SOURCE DOCUMENT
━━━━━━━━━━━━━━━━━━━━

Clinical Chemistry - Case Study

Persistent Hypercalcemia: Choose Your Testing Strategy Carefully


A 50-year-old male was evaluated for mild, intermittent hypercalcemia, first identified 10 years earlier. He denied use of thiazide diuretics or lithium and did not have a history of kidney stones, low bone density, or fragility fractures. He denied symptoms of hypercalcemia and his past medical history was significant only for hypertension. Consistent with previous evaluations, laboratory values included a serum calcium of 10.5 mg/dL (8.6–10.2) (2.63 mmol/L [2.15–2.55]), ionized calcium of 1.43 mmol/L (1.18–1.33), albumin of 4.5 g/dL (3.8–5.0) (45 g/L [38–50]), and intact parathyroid hormone (PTH) of 36.9 pg/mL (15.0–72.0) (3.91 pmol/L [1.59–7.64]). Plasma phosphorus was not measured during this encounter but chart review revealed a value of 2.6 mg/dL (2.4–4.7) (0.84 mmol/L [0.78–1.52]) 6 months earlier. A 24 h urine specimen revealed a calcium of 111.6 mg/24 h (110–321) (2.78 mmol/24 h [2.74–8.01]) and creatinine of 1458 mg/24 h (1040–2350) (12.9 mmol/24 h [9.2–20.8]). The calcium to creatinine clearance ratio was 0.007. The complete set of laboratory values is documented in Table 1. Of note, the patient’s sister and daughter both had mild hypercalcemia. The patient had previously undergone calcium-sensing receptor gene (CASR) sequencing but no pathogenic variants were detected.

━━━━━━━━━━━━━━━━━━━━

[Stored data]
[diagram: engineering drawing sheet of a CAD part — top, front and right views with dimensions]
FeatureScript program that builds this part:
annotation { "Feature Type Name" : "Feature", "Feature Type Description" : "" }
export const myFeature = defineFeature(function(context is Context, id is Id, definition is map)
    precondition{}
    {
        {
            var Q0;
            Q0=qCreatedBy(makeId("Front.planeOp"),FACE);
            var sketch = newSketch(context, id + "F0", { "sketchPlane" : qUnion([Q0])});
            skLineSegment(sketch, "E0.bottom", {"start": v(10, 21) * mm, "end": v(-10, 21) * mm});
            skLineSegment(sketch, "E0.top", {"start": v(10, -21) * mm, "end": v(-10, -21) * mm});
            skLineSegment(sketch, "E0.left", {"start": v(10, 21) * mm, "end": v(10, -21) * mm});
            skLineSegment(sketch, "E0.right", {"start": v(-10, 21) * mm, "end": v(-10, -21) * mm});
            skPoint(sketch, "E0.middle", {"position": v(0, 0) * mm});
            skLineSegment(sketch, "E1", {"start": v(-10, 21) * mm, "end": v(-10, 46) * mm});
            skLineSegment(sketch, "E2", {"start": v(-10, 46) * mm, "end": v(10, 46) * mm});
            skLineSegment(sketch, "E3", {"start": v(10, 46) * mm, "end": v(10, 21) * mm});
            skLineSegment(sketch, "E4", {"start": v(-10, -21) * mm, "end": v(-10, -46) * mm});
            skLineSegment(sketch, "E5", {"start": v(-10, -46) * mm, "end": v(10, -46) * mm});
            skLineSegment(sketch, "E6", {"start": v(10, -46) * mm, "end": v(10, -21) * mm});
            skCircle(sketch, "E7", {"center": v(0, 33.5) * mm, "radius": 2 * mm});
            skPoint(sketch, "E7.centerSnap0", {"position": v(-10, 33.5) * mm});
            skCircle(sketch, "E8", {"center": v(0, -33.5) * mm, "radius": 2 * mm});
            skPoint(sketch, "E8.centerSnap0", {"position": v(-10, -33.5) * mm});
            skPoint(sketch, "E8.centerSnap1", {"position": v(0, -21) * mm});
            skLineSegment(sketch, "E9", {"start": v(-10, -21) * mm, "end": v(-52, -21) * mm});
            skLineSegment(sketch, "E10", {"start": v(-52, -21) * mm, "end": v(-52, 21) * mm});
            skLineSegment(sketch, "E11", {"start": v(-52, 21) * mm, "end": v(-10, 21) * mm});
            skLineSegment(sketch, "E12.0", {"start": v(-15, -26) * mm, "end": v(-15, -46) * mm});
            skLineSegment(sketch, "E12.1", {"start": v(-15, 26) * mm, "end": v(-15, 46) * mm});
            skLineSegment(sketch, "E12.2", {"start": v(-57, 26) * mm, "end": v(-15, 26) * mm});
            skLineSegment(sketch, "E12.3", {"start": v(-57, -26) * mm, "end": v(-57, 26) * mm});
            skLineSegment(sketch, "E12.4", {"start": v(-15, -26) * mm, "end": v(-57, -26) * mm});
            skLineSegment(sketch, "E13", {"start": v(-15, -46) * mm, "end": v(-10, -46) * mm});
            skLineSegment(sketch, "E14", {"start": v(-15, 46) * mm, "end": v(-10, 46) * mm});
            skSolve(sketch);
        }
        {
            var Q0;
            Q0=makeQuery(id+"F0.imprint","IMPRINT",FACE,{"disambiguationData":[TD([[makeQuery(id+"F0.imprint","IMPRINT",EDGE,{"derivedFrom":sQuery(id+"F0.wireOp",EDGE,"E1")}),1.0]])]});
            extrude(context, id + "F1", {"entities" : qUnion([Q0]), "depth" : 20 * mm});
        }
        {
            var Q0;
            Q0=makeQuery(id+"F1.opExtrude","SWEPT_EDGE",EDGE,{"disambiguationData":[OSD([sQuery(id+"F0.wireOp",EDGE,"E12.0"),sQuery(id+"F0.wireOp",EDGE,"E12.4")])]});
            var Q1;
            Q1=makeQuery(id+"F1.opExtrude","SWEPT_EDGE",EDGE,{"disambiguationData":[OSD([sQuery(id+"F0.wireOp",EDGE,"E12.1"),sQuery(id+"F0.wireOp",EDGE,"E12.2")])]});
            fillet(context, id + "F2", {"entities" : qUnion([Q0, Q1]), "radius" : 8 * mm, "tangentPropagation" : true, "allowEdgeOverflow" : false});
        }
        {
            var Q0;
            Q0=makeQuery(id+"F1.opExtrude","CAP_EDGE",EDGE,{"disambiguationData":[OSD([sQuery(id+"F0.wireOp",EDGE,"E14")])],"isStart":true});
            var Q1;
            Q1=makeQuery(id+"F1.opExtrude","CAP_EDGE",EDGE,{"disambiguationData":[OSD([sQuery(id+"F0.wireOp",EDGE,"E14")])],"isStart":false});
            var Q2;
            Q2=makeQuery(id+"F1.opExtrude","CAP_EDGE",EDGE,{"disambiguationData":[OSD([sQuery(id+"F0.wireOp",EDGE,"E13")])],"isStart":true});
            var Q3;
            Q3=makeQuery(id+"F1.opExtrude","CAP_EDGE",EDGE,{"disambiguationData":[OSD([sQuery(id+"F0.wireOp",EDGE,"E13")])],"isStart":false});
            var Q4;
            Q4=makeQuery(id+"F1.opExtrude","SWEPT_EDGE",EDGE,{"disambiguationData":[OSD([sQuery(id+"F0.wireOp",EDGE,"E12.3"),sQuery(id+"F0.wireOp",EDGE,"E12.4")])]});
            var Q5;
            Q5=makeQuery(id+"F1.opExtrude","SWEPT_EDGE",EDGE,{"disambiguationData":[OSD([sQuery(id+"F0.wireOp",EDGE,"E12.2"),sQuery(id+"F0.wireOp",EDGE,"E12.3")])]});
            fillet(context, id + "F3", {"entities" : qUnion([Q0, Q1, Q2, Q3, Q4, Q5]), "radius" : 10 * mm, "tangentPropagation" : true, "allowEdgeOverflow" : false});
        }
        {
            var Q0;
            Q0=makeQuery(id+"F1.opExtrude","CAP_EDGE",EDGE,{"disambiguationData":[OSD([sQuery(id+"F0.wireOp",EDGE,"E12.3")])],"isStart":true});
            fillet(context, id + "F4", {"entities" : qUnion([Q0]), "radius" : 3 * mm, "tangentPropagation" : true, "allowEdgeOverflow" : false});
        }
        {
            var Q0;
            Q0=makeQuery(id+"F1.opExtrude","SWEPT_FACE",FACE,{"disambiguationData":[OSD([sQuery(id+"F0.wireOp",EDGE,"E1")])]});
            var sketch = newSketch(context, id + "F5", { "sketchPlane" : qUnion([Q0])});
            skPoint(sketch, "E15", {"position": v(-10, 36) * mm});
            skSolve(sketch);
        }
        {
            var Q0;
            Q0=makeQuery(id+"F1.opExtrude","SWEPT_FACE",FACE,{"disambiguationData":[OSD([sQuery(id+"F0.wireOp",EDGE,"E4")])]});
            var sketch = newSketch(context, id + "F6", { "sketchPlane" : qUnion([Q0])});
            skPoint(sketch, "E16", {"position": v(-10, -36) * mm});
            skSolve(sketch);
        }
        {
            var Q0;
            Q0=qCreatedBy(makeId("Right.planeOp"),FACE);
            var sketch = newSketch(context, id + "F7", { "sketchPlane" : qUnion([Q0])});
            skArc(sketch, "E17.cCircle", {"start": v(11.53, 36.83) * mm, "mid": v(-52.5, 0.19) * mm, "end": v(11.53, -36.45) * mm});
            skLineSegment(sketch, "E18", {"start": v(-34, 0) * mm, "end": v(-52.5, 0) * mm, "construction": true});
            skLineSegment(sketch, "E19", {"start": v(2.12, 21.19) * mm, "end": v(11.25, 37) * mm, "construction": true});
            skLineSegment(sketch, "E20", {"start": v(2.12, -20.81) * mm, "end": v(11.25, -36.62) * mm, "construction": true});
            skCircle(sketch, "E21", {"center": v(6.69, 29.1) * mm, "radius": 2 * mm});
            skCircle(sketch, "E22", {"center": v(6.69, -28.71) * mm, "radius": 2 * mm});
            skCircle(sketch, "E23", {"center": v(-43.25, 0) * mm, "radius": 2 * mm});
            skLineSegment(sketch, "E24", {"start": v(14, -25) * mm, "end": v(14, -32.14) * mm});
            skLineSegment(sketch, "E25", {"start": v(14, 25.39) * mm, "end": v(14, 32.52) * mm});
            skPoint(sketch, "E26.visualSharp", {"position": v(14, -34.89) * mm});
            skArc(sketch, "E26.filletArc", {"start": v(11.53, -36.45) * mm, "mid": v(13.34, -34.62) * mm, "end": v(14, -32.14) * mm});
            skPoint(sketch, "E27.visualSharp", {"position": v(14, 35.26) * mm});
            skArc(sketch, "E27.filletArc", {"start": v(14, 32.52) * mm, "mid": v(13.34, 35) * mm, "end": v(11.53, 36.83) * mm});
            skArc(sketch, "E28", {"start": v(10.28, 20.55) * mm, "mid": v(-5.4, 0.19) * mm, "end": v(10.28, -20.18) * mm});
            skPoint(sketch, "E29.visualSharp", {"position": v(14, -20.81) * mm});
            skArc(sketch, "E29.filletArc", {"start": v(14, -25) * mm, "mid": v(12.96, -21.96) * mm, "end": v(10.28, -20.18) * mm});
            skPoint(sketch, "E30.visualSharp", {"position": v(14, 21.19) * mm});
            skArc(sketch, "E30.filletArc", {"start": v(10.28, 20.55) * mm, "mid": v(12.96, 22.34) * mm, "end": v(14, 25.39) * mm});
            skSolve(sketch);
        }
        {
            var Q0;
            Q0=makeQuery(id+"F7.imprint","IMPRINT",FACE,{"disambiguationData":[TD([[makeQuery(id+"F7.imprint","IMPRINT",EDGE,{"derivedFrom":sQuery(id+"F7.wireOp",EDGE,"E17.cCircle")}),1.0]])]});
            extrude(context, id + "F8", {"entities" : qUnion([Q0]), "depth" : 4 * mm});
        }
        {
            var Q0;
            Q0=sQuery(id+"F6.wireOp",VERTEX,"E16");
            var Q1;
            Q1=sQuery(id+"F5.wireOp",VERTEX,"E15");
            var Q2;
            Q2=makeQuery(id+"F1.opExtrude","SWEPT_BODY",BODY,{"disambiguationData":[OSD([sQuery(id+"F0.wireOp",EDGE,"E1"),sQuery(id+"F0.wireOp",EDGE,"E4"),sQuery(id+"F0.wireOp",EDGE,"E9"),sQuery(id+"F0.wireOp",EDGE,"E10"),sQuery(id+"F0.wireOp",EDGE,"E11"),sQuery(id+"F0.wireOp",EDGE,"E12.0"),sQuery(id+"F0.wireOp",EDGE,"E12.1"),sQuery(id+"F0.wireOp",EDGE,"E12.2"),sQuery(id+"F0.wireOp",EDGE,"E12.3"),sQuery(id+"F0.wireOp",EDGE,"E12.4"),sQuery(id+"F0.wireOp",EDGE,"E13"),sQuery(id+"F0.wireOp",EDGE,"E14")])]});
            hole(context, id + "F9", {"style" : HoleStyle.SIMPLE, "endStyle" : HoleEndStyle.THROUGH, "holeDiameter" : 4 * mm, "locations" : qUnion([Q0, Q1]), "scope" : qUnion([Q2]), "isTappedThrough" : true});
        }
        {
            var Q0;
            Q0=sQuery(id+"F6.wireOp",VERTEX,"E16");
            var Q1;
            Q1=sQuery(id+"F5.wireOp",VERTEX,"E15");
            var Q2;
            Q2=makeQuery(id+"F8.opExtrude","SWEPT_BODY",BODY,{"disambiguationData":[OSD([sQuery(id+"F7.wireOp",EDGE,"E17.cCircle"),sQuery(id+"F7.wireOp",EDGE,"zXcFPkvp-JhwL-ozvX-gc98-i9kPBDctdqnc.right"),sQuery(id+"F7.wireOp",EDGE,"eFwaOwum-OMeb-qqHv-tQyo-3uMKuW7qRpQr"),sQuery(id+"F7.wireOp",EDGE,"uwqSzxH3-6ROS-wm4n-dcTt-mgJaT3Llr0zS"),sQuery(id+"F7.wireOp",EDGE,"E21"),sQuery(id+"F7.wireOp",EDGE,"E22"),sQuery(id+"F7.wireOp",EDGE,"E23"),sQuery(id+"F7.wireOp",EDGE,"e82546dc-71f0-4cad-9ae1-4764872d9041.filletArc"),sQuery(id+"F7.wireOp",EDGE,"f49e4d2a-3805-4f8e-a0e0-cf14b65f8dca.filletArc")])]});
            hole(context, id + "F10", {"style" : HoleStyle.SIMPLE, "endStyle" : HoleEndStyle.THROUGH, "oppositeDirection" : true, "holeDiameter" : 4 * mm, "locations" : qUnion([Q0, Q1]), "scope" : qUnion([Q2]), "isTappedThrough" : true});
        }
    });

━━━━━━━━━━━━━━━━━━━━

Using the hypercalcemia case study, answer these:
(a) How many years before this evaluation was the patient's hypercalcemia first identified?
(b) What was the calcium to creatinine clearance ratio?
(c) Which two family members also had mild hypercalcemia?

(a) 10 years
(b) 0.007
(c) His sister and his daughter